When there are "protections" in place not only do a lot of things not happen because they cannot offer an "appropriate" level of guarantee, but also many times that which is guaranteed is not delivered on for one obscure legal reason or another.
I'd rather have the exception that something may fail than a fake promise I'll be re-embursed if it fails.
If I really want a share of the business, nothing stops me from going to them directly and offering that.
"There is more worth loving than we have strength to love." - Brian Jay Stanley
I could never buy a redeem code. What kind of business model is that? Shortly after I backed the project on kickstarter I got screwed by PP. I closed my account there. I don't have a credit card too. Oyua never offered a safe payment method or a retail card. I always thought the must have more than enough other customers if they behave like that. Looks like they are clueless.
The MOJO was supposed to be the better version of the Ouya, but it looks like it is headed in the same direction ("now discounted!").
http://madcatz.com/mojo/
Nope, it will be over soon. No way they can recover with this product, and no way they make new one without significant investments. As sort of Linux funboy :) I hoped they will succeed.
"Every pain is a lesson. Every lesson makes you better!" (C) Ariya Stark.
oyua failed to keep up its still a tegra 3. now even the china clones have better chips in them for the same price if not cheaper.
shitty, mind-numbing phone games on their television.
I could never understand why an Android gaming device would not have access to the Google Play store, so I always thought the Ouya was doomed. Average hardware and a poor controller obviously didn't help either, but why waste time and money creating your own vastly inferior game store?
Before OUYA gained momentum on Kickstarter
BEFORE Ouya shipped
I was referring to the months between the Kickstarter campaign and the release. These were the months when the console makers were scrambling to react: "If we don't revise our contracts to attract smaller developers with promising prototypes, we'll lose business to OUYA as gamers grow tired of the AAA sameness trend."
Now you may feel a kinship with him because of that disability, but don't. [His behavior is] NOT the sort of thing done by an adult with a job who wants to be taken seriously.
Agreed.

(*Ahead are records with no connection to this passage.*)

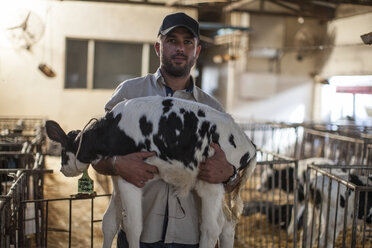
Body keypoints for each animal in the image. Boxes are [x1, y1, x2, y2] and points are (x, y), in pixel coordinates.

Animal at [45, 96, 258, 248]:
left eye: (62, 151)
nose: (62, 169)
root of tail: (249, 143)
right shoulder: (118, 177)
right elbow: (109, 222)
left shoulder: (131, 177)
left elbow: (133, 226)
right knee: (227, 224)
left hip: (211, 183)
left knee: (212, 228)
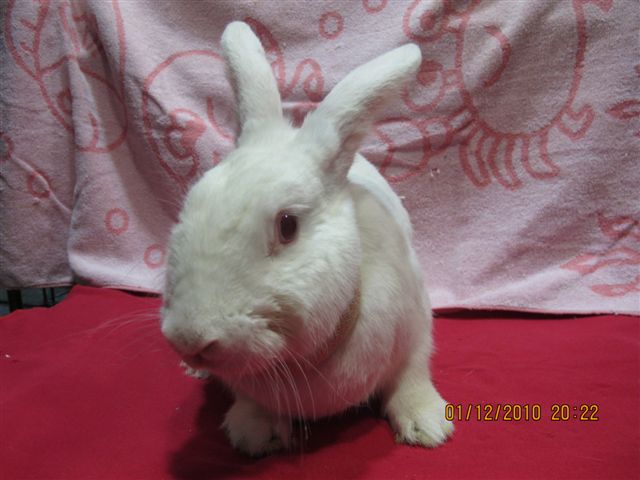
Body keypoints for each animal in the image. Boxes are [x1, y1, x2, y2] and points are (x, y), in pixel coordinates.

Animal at [160, 21, 453, 456]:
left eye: (287, 226)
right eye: (192, 203)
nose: (189, 338)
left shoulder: (416, 328)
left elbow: (411, 375)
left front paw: (428, 425)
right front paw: (253, 433)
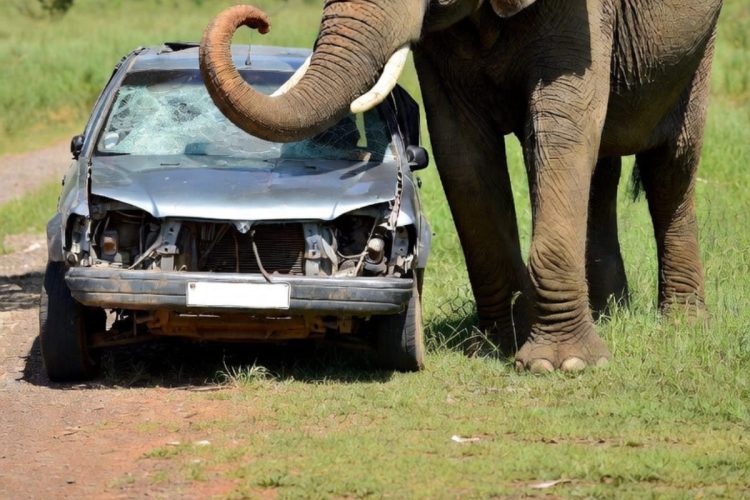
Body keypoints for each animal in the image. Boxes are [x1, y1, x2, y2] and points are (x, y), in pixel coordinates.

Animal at [199, 0, 723, 372]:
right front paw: (495, 343)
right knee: (603, 171)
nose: (257, 22)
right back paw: (611, 312)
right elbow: (461, 151)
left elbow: (561, 133)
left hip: (700, 48)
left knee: (671, 167)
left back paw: (684, 324)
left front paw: (563, 365)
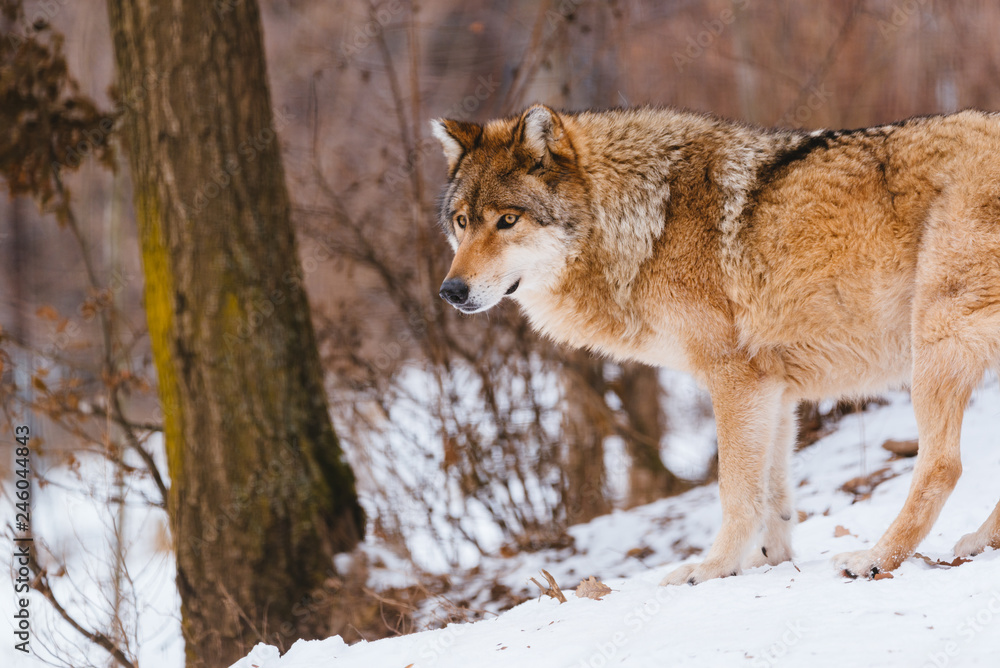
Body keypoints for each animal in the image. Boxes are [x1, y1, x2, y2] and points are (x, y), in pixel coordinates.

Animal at [431, 104, 1000, 584]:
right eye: (462, 222)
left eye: (507, 220)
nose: (450, 291)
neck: (644, 226)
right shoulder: (776, 393)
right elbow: (774, 498)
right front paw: (770, 564)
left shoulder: (736, 380)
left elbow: (736, 492)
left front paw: (712, 569)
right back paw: (979, 542)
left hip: (934, 346)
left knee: (943, 465)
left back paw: (875, 559)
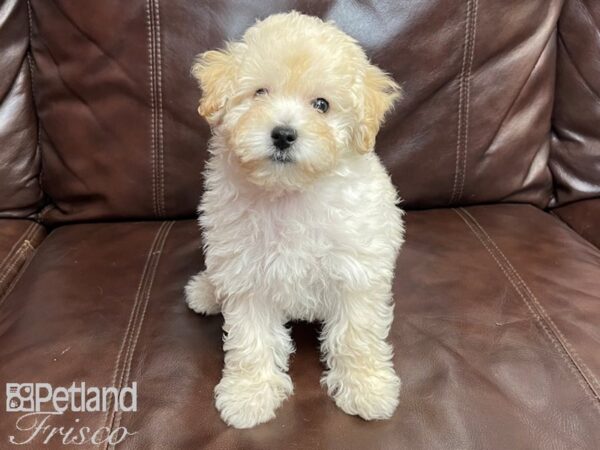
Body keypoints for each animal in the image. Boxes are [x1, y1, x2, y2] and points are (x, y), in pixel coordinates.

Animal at [185, 11, 406, 428]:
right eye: (260, 93)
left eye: (321, 104)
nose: (283, 134)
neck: (289, 193)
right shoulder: (247, 273)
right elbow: (251, 339)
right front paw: (248, 394)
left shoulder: (357, 270)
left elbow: (356, 335)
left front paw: (366, 388)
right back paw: (206, 290)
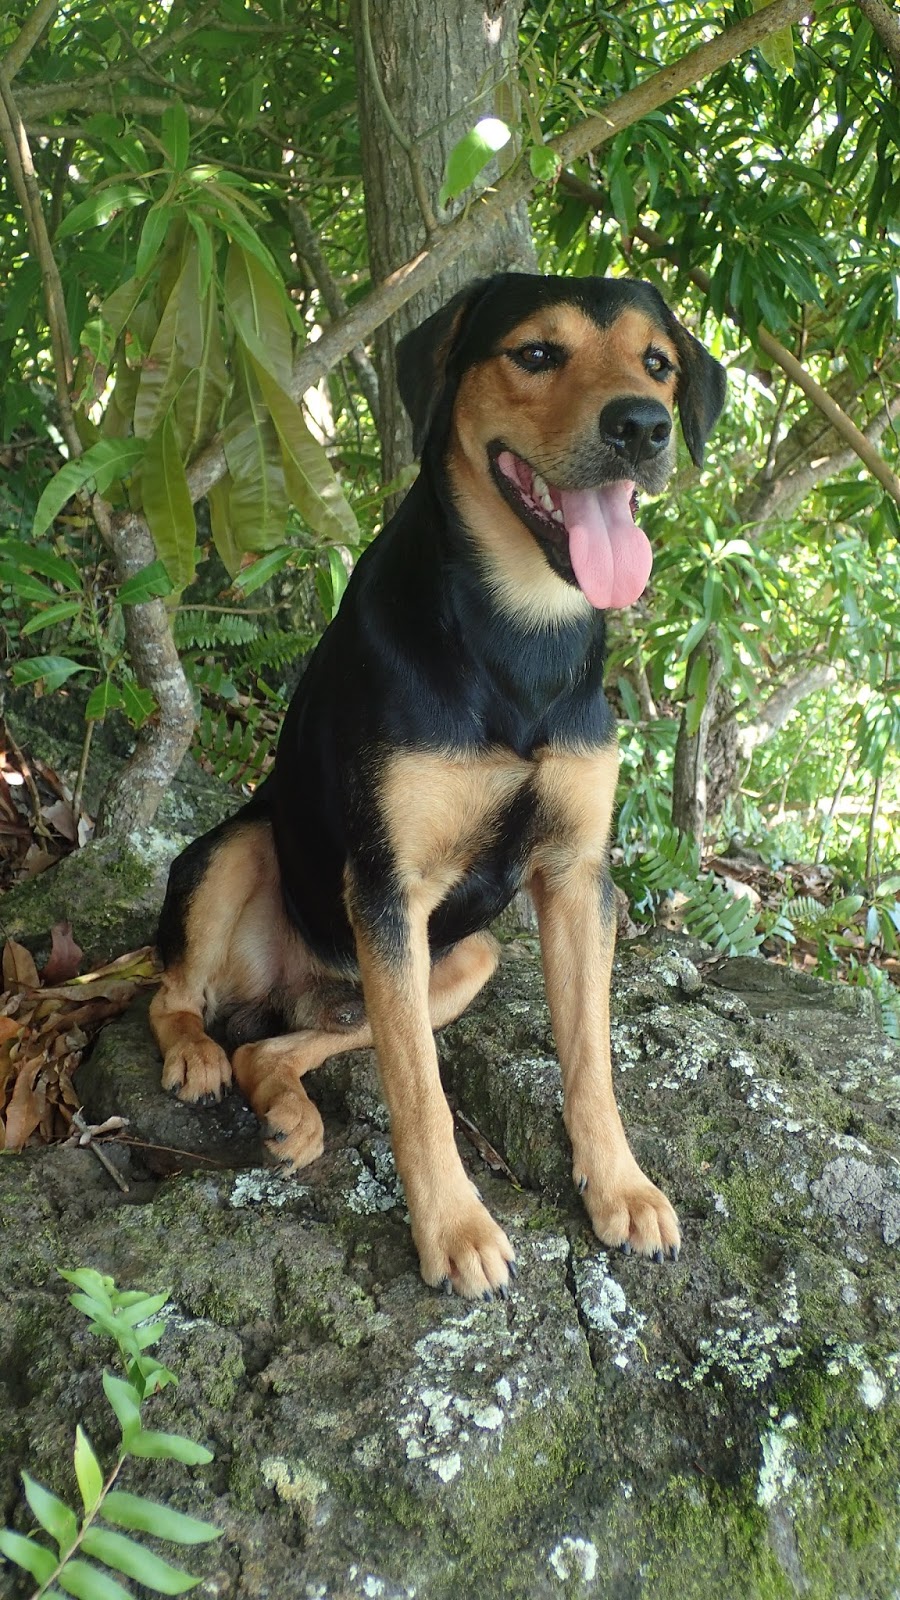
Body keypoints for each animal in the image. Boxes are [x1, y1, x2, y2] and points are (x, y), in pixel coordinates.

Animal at [150, 273, 726, 1299]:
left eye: (659, 363)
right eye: (536, 353)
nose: (643, 426)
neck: (522, 632)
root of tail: (291, 987)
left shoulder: (577, 877)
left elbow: (591, 1059)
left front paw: (620, 1187)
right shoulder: (389, 886)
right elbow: (417, 1091)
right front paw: (455, 1230)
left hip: (460, 961)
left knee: (283, 1044)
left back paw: (287, 1105)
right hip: (243, 852)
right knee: (171, 991)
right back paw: (193, 1051)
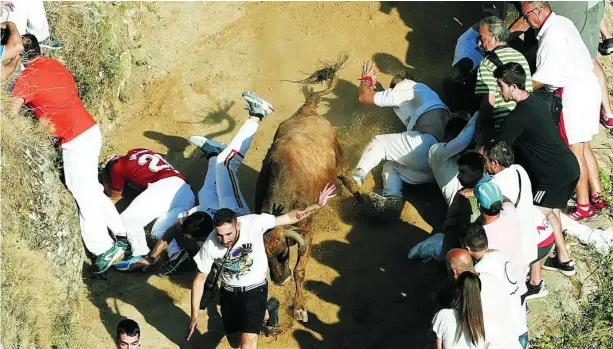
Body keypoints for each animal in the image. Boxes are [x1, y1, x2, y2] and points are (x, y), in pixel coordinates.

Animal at [253, 54, 358, 320]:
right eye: (265, 257)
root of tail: (307, 110)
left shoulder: (307, 230)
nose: (279, 281)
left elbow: (300, 270)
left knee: (350, 181)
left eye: (283, 252)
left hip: (341, 162)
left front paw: (299, 307)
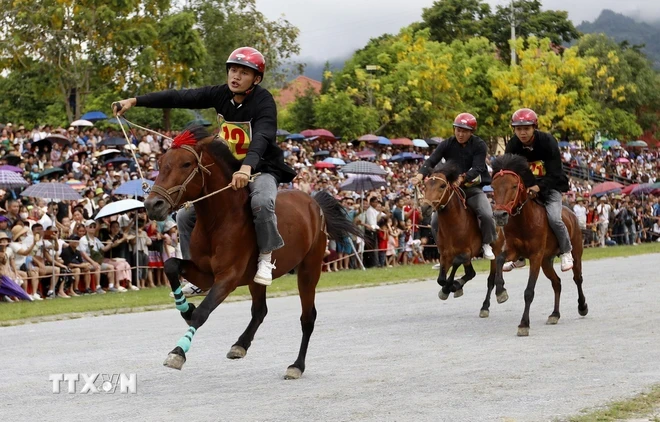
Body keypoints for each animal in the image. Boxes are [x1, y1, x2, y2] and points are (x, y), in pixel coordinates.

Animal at [144, 126, 360, 380]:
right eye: (160, 163)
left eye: (186, 164)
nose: (152, 205)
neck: (219, 219)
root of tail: (313, 202)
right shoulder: (205, 274)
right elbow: (171, 265)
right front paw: (186, 307)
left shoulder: (228, 277)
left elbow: (203, 312)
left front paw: (178, 351)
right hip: (256, 279)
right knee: (260, 310)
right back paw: (240, 344)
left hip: (310, 269)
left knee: (307, 318)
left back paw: (296, 365)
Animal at [420, 162, 508, 316]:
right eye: (425, 186)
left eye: (442, 186)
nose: (425, 208)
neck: (454, 224)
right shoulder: (445, 254)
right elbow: (441, 279)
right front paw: (449, 287)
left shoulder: (467, 252)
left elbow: (456, 263)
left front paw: (451, 286)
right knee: (471, 273)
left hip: (496, 252)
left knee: (491, 279)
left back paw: (490, 301)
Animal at [490, 154, 588, 336]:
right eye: (493, 186)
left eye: (514, 186)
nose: (499, 215)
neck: (524, 221)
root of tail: (571, 213)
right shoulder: (513, 250)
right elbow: (499, 259)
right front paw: (501, 291)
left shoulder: (535, 256)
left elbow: (529, 291)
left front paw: (523, 324)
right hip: (546, 261)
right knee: (557, 282)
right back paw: (555, 314)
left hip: (576, 253)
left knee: (577, 278)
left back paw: (582, 306)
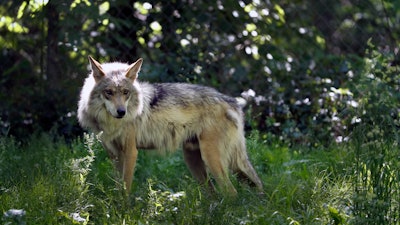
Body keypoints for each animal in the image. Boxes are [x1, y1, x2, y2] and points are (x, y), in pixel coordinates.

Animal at [77, 56, 262, 195]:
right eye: (109, 92)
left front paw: (125, 212)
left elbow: (125, 189)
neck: (112, 124)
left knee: (231, 193)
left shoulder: (130, 152)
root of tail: (232, 101)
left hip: (212, 160)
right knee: (215, 194)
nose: (121, 112)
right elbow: (118, 188)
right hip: (194, 162)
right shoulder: (114, 155)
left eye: (125, 92)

I understand that Mr. Pelloni is a counterexample in many ways, and I've tried to learn from his mistakes. But his was the highest profile rejection, the one that may have planted the seed for OUYA. Mostly I was seeking others' input on what should happen at the "We cut our day jobs back to part time so we could produce a working game, we have videos of our prototype on YouTube, and people are asking where to get it" stage of my business plan. OUYA's answer was "Port it to Android and release on our platform." The change in major consoles' policies around the start of the eighth generation makes this more practical there as well, but this change might not have happened had a challenger not approached.
The problem with this idea is...well most mobile games really aren't designed to be played like a console, they are designed for touch tablets and for very short gameplay.
Which are orthogonal. It's possible to have a long-form touch-driven game or a short-form gamepad-driven game.
So if somebody asked me what kind of cheap console to get? You can get an X360 or PS3 used for less than $100 most places
The difference that before OUYA's Kickstarter campaign, it was even harder for a new developer to get a TV-oriented game published on one of those consoles. This was leading to a trend of risk-averse sameness among AAA games. The campaign's momentum gave Sony and Microsoft a kick in the pants to get their policies revised for the next generation.